After making sure you are logged in to Amazon (or Amazon Smile to also have a portion of any proceeds from your purchases go to a charity of your choice), look up the book you would like to review and select it. In the sample image, I have searched for What Magick May Not Alter by JC Reilly which already has two (wonderful) reviews. It does not matter whether you choose the paperback or kindle edition of a book, they both go to the same place.

Once you have selected the book, scroll down to the bottom of the page. In the sample image I have prepared here, you can see a lovely 5 star review from Linda Austin. There is a grey button labeled “Write a review.” On mobile, it is under the other reviews. On Desktop, it’s to the left of them.

Once you click on this button, you should be taken to a new page with several blanks to fill. 5 star ratings are obviously the most helpful rating for an author and publisher. You can add an image if you’d like. Then, of course, the written review itself. As I said before, this can be as simple or complex as you’re comfortable with. “I liked it” is good, “I couldn’t put it down” is better, and a full essay is simply spectacular. Either way, we are eternally grateful.

Barnes & Noble

Much like Amazon, the first step to leaving reviews on Barnes & Noble is to login or sign up for an account. Then, search for the book you want to review.

In my sample image, I’m searching for Stand In The Traffic: A Himalayan Adoption Story by Kate Sauders.

As with Amazon, it doesn’t matter whether you click on the Nook version or the paperback version in the search results. They both take you to the same page.

The review link isn’t obvious if you are the first reviewer for a book.
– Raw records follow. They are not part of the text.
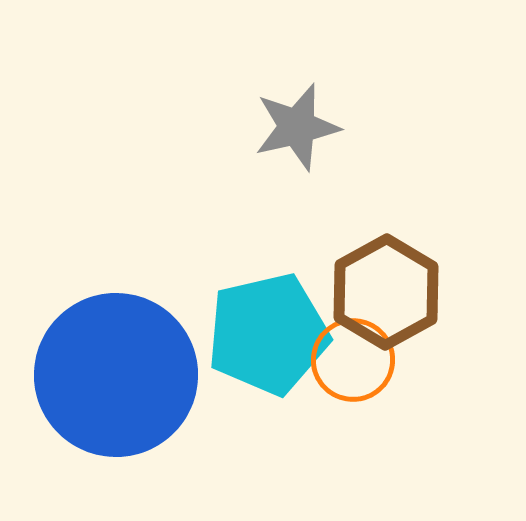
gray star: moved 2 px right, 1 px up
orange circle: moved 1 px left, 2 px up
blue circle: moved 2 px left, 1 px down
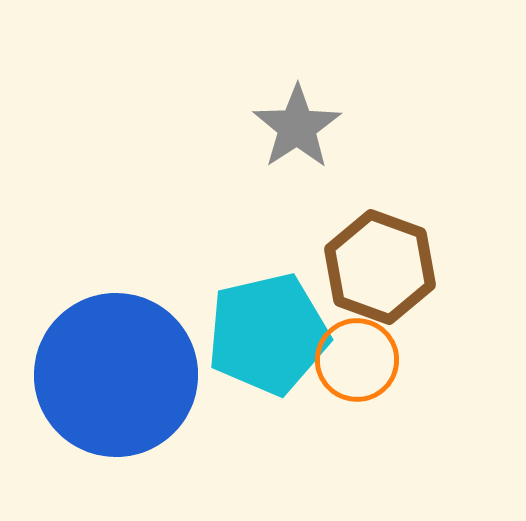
gray star: rotated 20 degrees counterclockwise
brown hexagon: moved 6 px left, 25 px up; rotated 11 degrees counterclockwise
orange circle: moved 4 px right
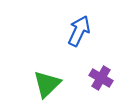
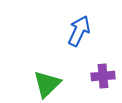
purple cross: moved 2 px right, 2 px up; rotated 35 degrees counterclockwise
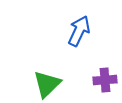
purple cross: moved 2 px right, 4 px down
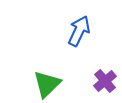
purple cross: moved 1 px down; rotated 35 degrees counterclockwise
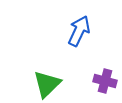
purple cross: rotated 35 degrees counterclockwise
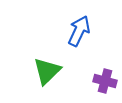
green triangle: moved 13 px up
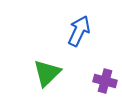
green triangle: moved 2 px down
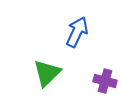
blue arrow: moved 2 px left, 1 px down
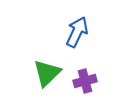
purple cross: moved 20 px left; rotated 30 degrees counterclockwise
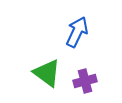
green triangle: rotated 40 degrees counterclockwise
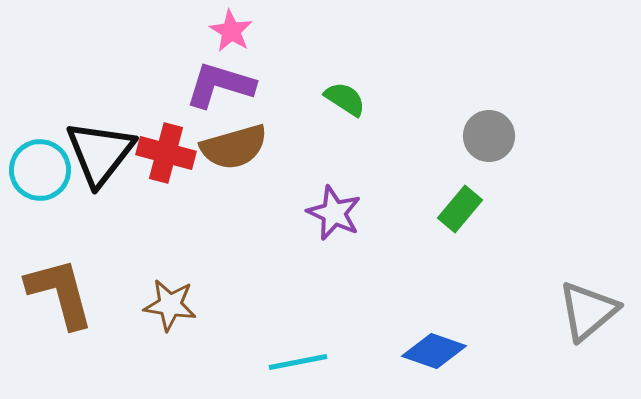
If there are no other reviews, there will be green text beneath 5 blank stars that reads “Click here to be the first to review this product.” If there are other reviews, there will be a blue button labeled “review.” Click on whichever one you see.
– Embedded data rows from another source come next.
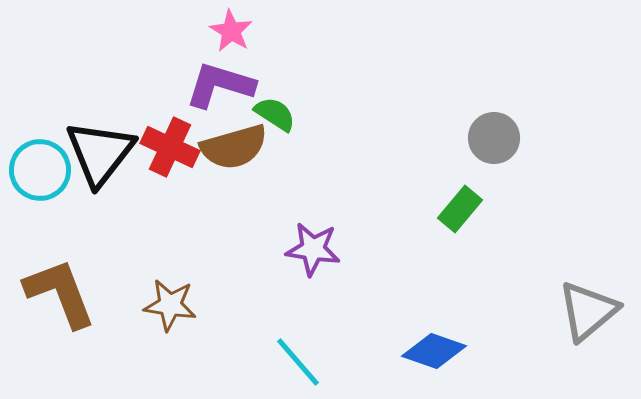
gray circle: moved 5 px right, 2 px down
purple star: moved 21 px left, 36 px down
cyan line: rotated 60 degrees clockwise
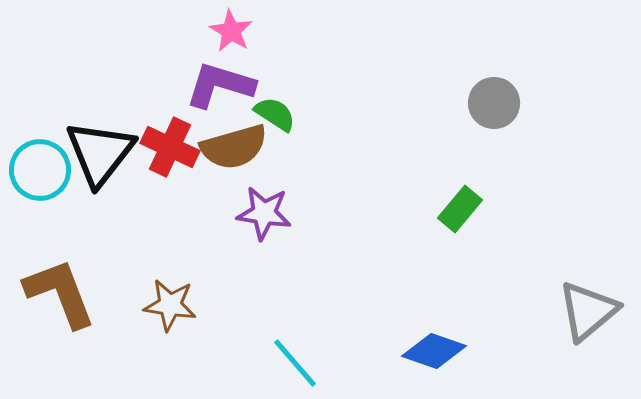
gray circle: moved 35 px up
purple star: moved 49 px left, 36 px up
cyan line: moved 3 px left, 1 px down
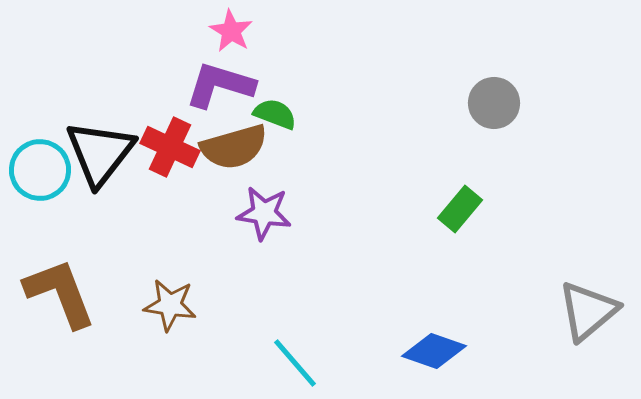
green semicircle: rotated 12 degrees counterclockwise
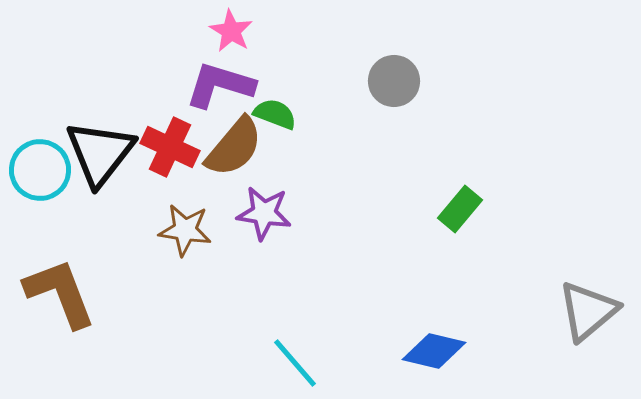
gray circle: moved 100 px left, 22 px up
brown semicircle: rotated 34 degrees counterclockwise
brown star: moved 15 px right, 75 px up
blue diamond: rotated 6 degrees counterclockwise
Just like Amazon, B&N wants a star rating, a title for the review, a photo if you feel like it, and a review itself.

“Great Read!” is still very much appreciated.
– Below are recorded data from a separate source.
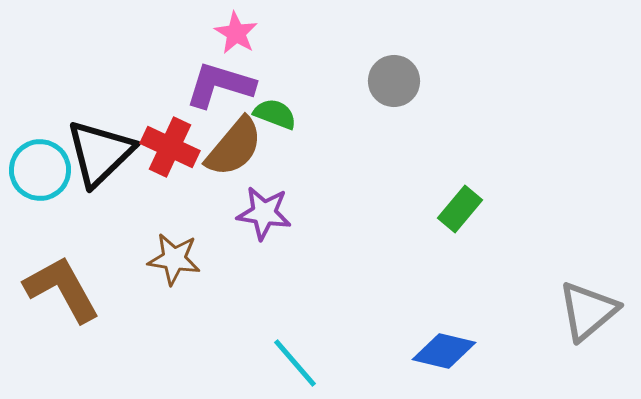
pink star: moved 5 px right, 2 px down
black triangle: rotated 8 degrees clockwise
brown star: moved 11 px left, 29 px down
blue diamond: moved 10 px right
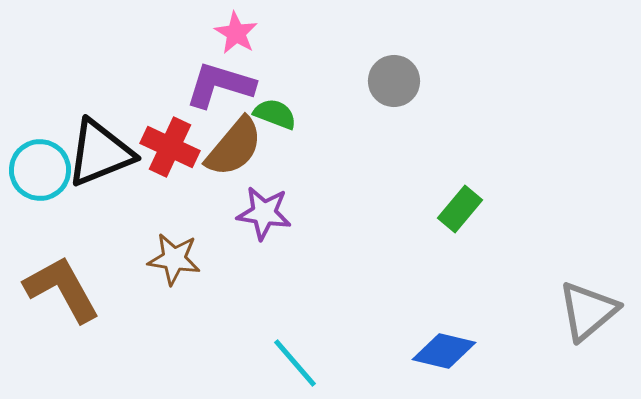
black triangle: rotated 22 degrees clockwise
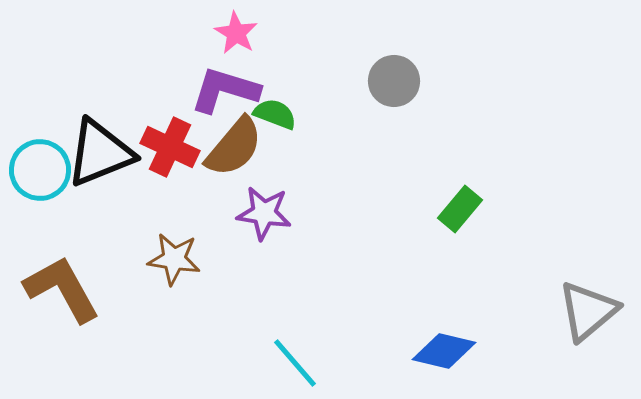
purple L-shape: moved 5 px right, 5 px down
B&N also has a few optional boxes to tick. These help their search algorithm put the book in front of people who would actually be interested in reading it–boxes to tick like, “Would you recommend this book to a friend?” or adding tags that you feel describe the book (tearjerker, laugh out loud, feminist, inspirational), whether or not your review contains spoilers for the book, and what kind of reader you would describe yourself as (casual, literary, book club reader, etc.)

MadvillePublishing.com

All publishers appreciate reviews on their own websites, as well. We are no exception.

Say it with me, kids: Make sure you’re signed into the website first!

To sign in or sign up for an account on Madville, click either “Sign Up” or “Account Details” on the black menu bar at the top left of the screen. If you can’t see the black bar, it might be hidden behind the dismissible purple banner at the top of the page. Click “dismiss” and the black bar should be made visible.

Once you are logged in, the process begins to sound familiar. Navigate to the book you’d like to review. In my example image above, I’m using Mistakes by the Lake by Brian Petkash. A little less than halfway down the page, you should see three tabs: Description, Additional Information, and Reviews. Click on “Reviews”.

When the tab loads, you should see any existing reviews as well as stars for a star rating, a text box for your review, and a submit button. Fill these out, please and thank you!